## Exercise description
Copy out every line of the listing below, swapping "common name" for "vernacular name" and leaving everything else unchanged. Leave the pictures out of your answer.

## Extracted records
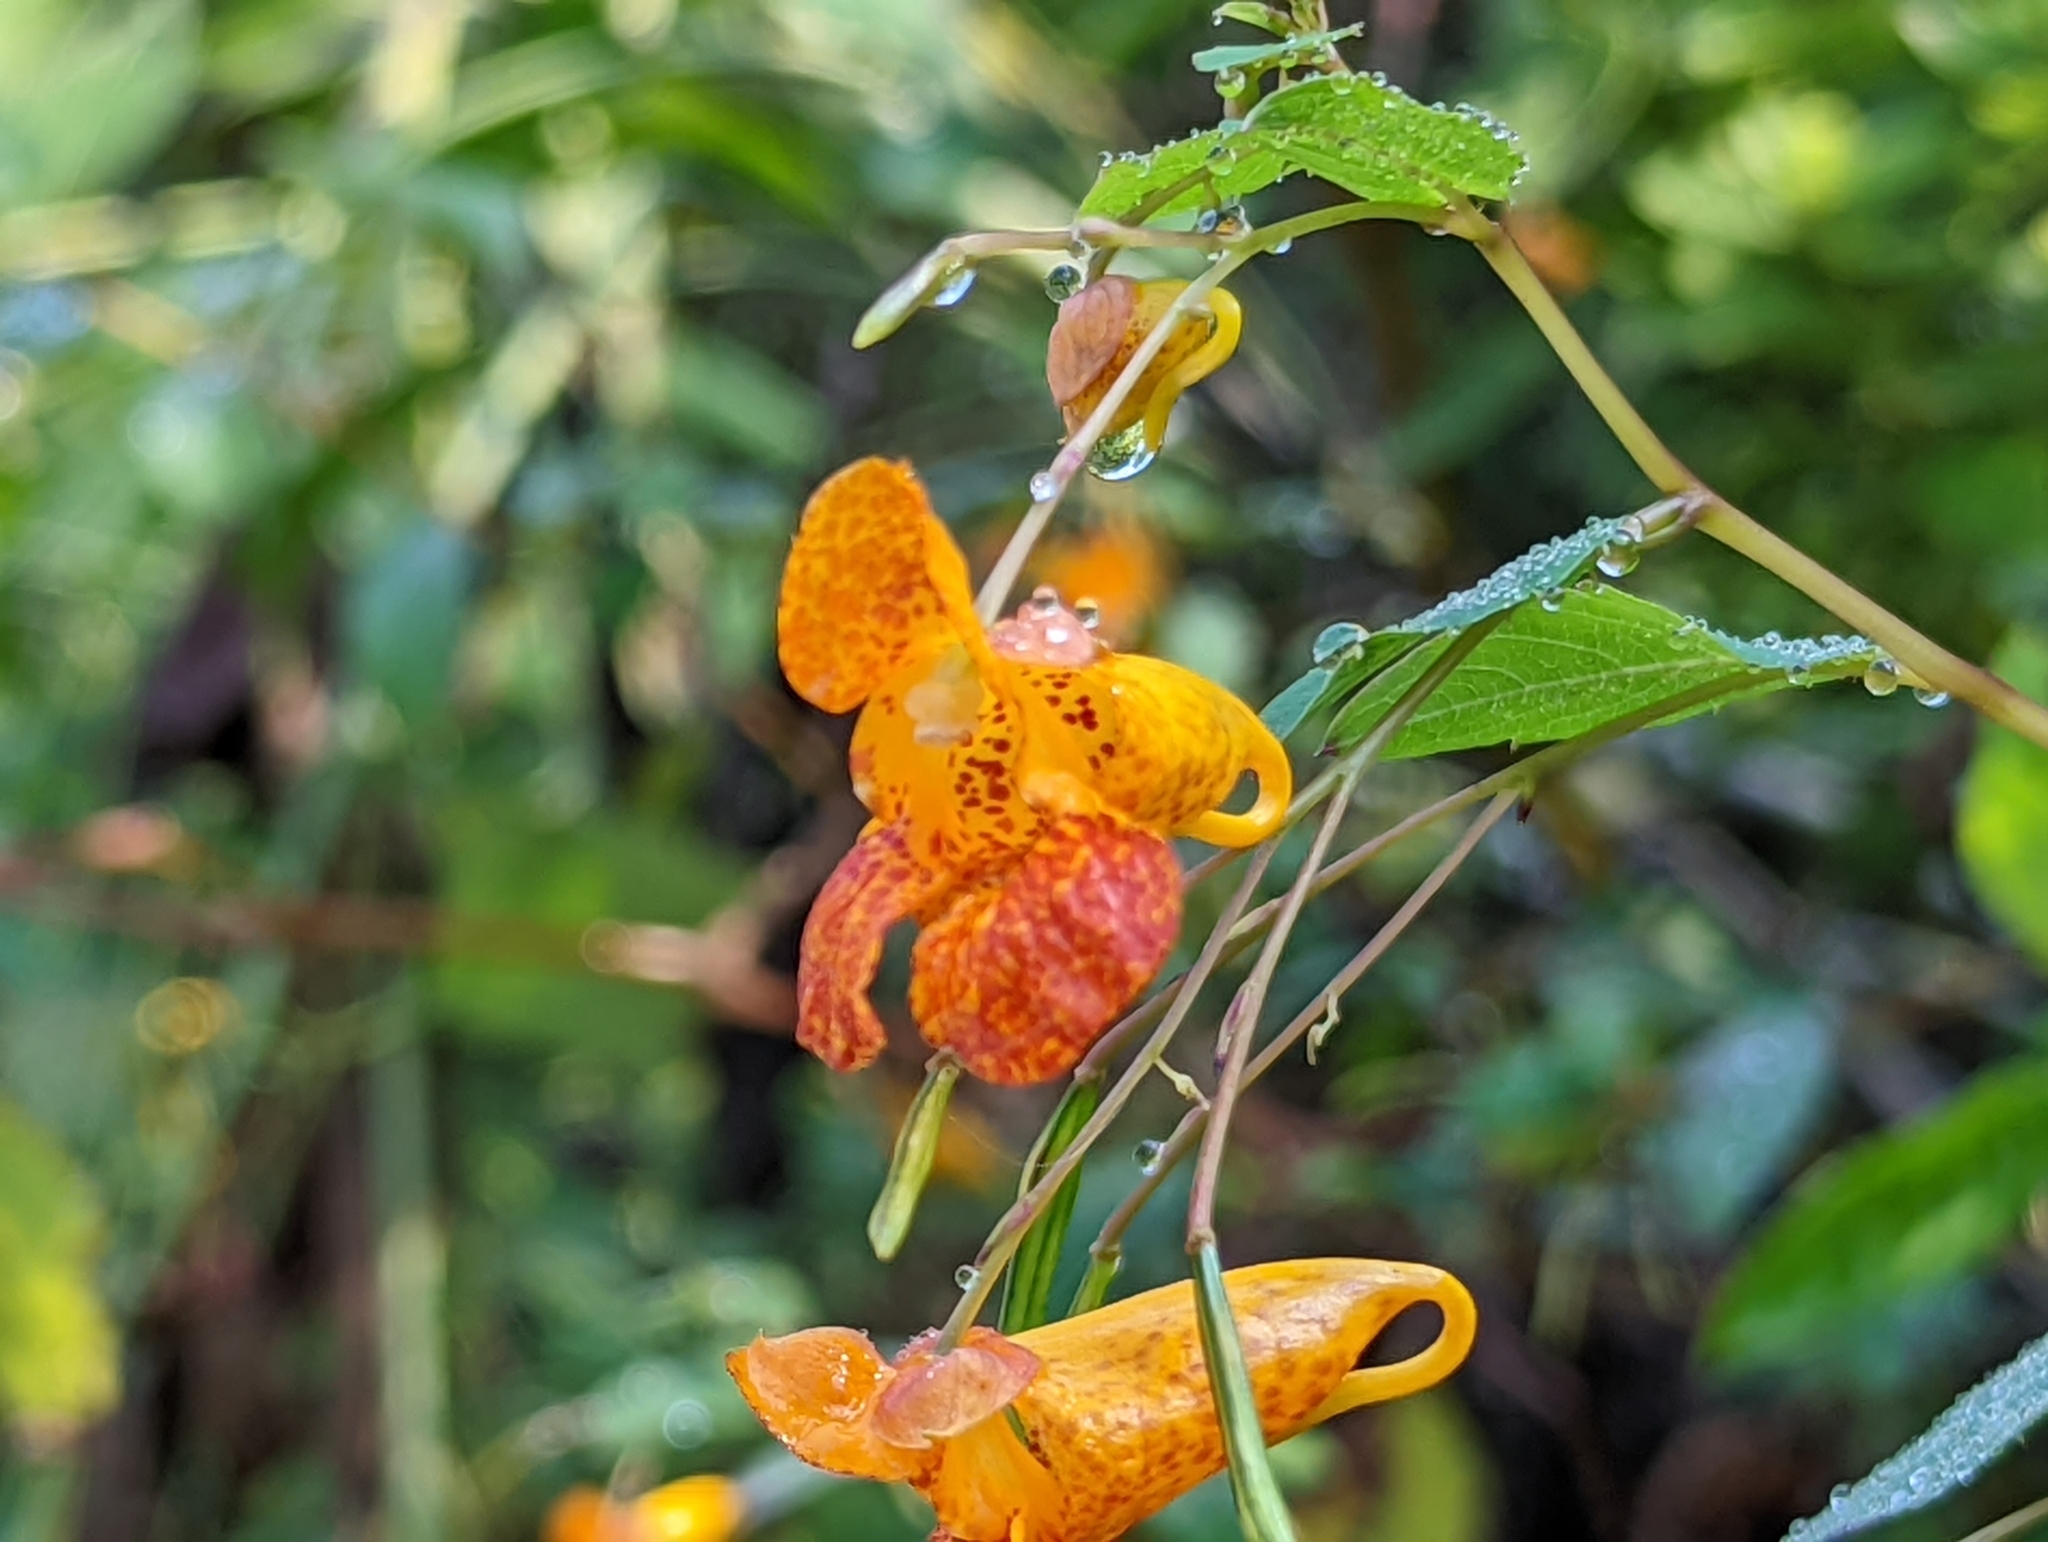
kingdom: Plantae
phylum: Tracheophyta
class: Magnoliopsida
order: Ericales
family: Balsaminaceae
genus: Impatiens
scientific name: Impatiens capensis
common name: Orange balsam
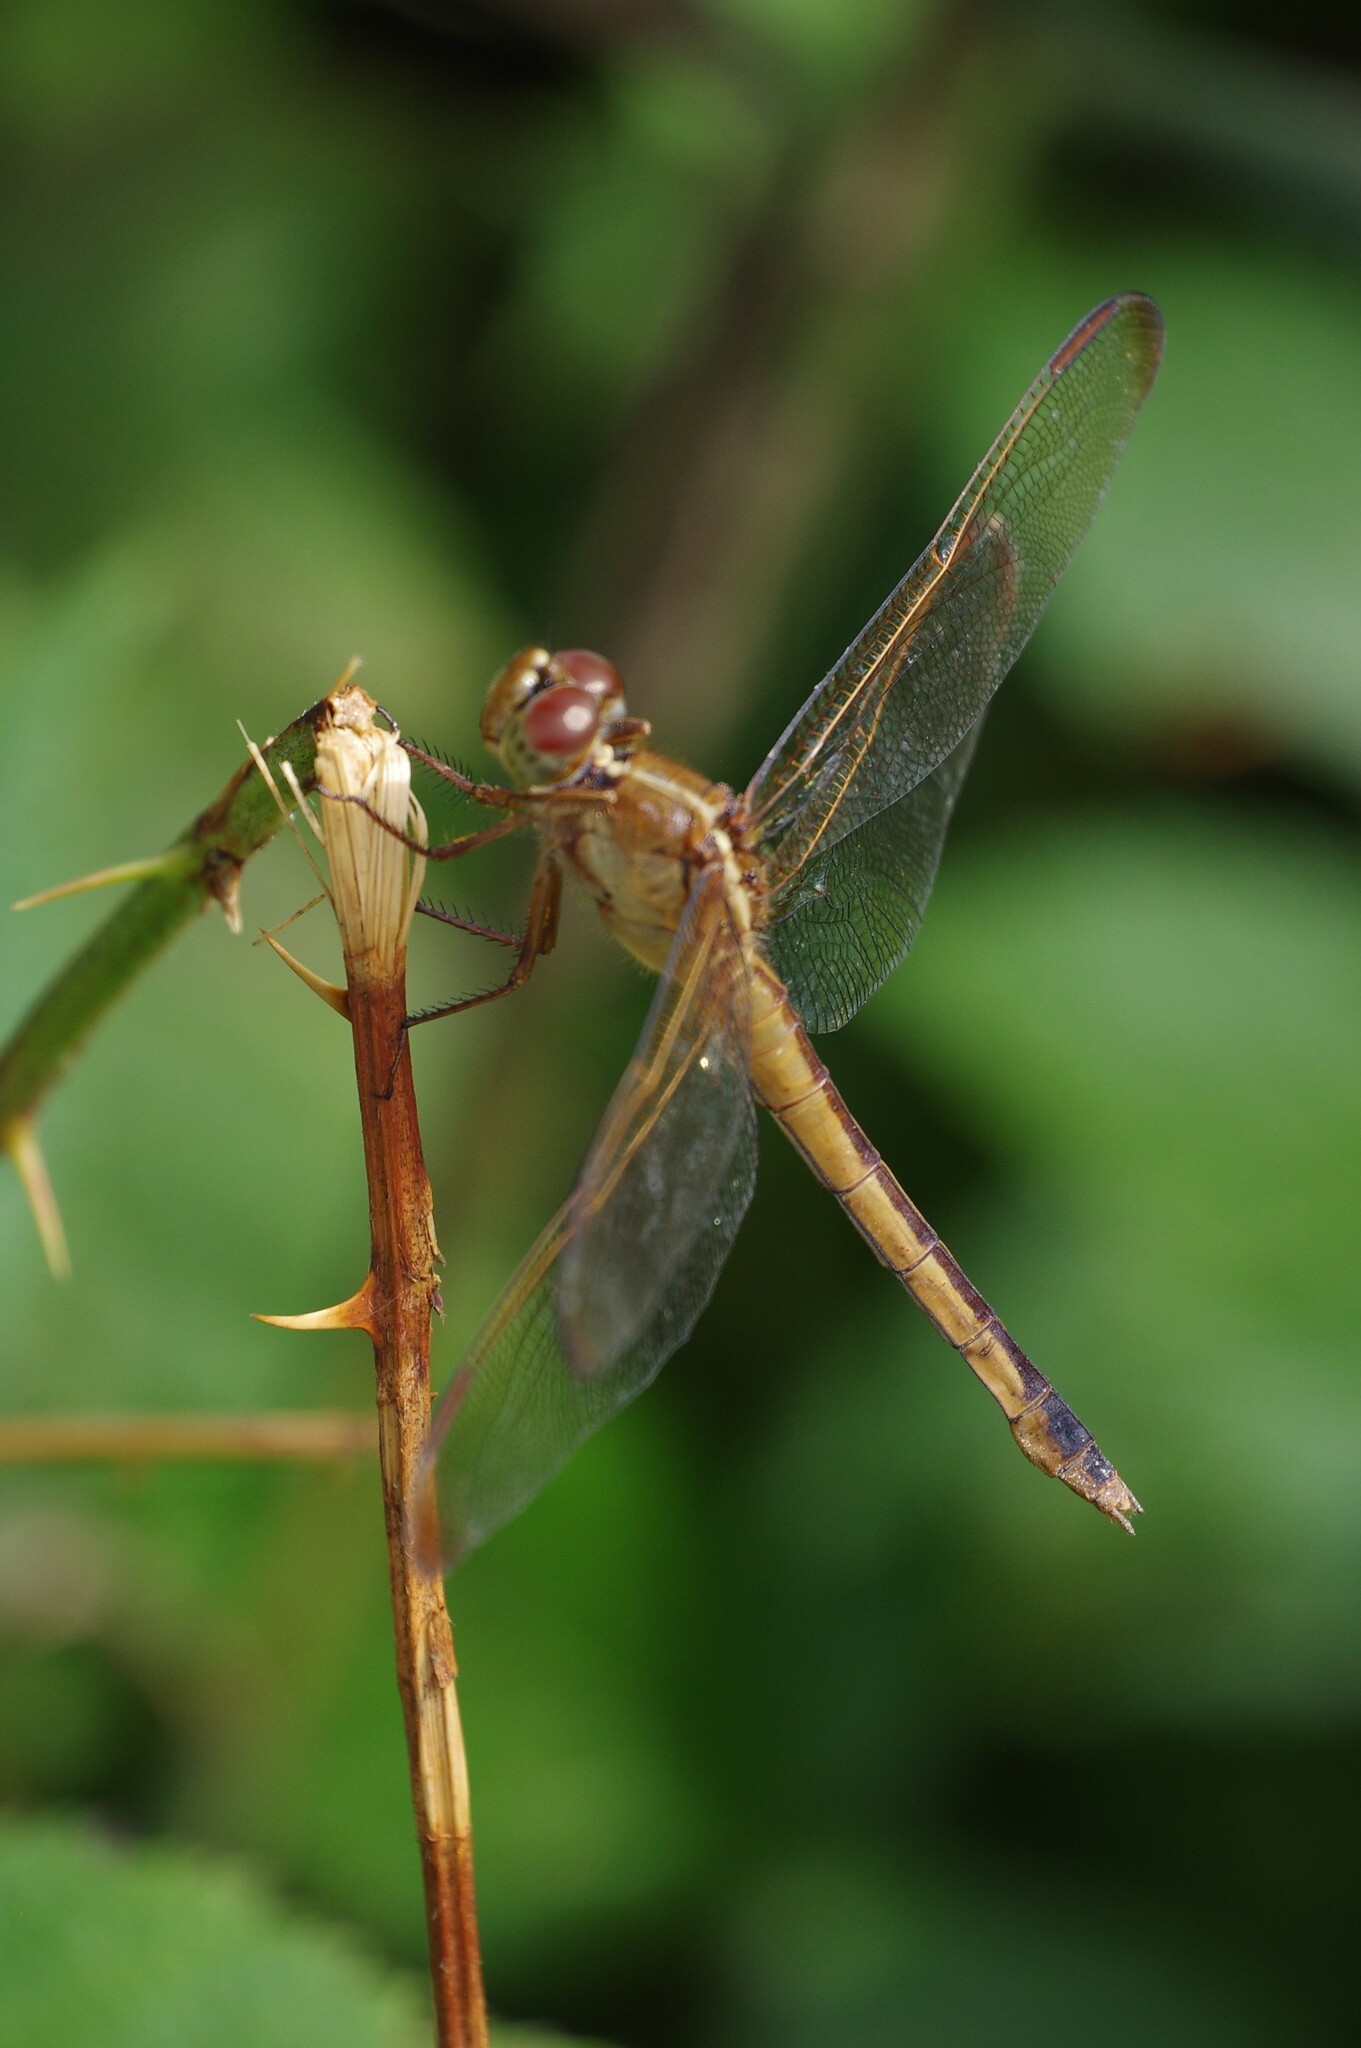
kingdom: Animalia
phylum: Arthropoda
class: Insecta
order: Odonata
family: Libellulidae
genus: Libellula
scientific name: Libellula needhami
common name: Needham's skimmer
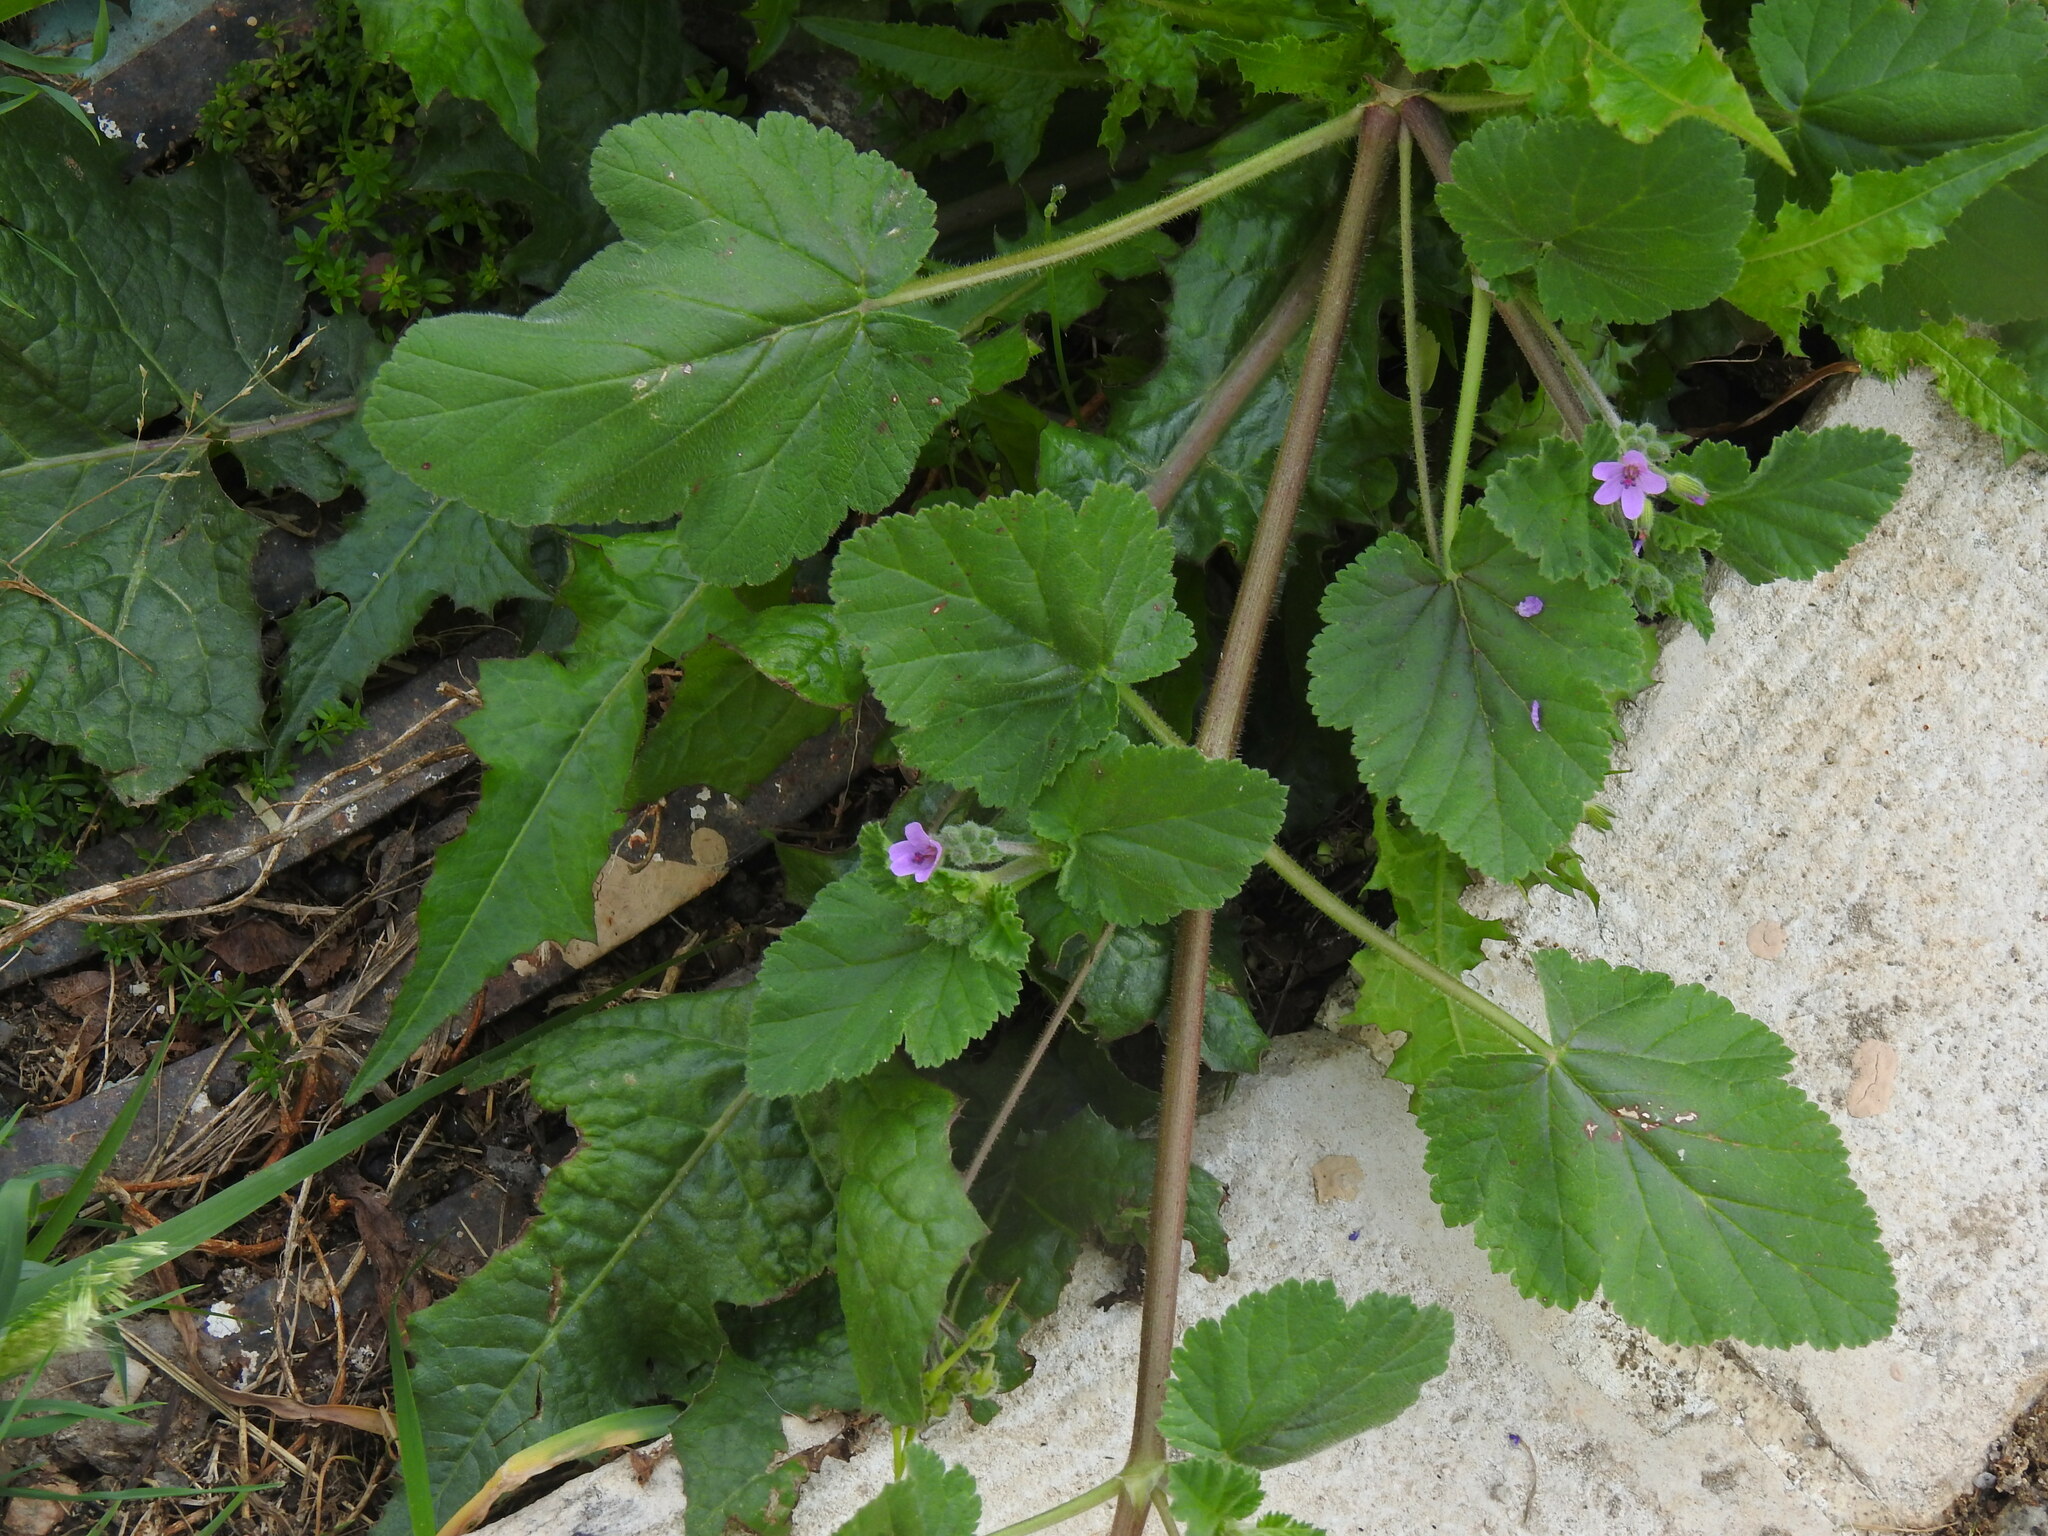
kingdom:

## Answer to the exercise
kingdom: Plantae
phylum: Tracheophyta
class: Magnoliopsida
order: Ericales
family: Balsaminaceae
genus: Impatiens
scientific name: Impatiens capensis
vernacular name: Orange balsam
kingdom: Animalia
phylum: Arthropoda
class: Insecta
order: Odonata
family: Libellulidae
genus: Libellula
scientific name: Libellula needhami
vernacular name: Needham's skimmer
kingdom:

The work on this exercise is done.